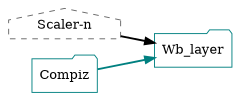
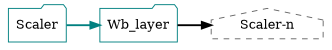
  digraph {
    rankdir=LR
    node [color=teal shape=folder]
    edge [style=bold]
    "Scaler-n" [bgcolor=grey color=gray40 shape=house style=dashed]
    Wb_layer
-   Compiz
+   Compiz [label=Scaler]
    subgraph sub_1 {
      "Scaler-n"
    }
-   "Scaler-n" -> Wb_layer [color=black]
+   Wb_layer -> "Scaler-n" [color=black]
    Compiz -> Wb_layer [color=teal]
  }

* * * * * * *

### WHAT TO WORK ON
Rewrite all the records with every "Compiz" swapped for "Mutter" and nothing else changed. Leave the pictures out of your answer.

### EXERCISE RESPONSE
  digraph {
    rankdir=LR
    node [color=teal shape=folder]
    edge [style=bold]
    "Scaler-n" [bgcolor=grey color=gray40 shape=house style=dashed]
    Wb_layer
-   Mutter
+   Mutter [label=Scaler]
    subgraph sub_1 {
      "Scaler-n"
    }
-   "Scaler-n" -> Wb_layer [color=black]
+   Wb_layer -> "Scaler-n" [color=black]
    Mutter -> Wb_layer [color=teal]
  }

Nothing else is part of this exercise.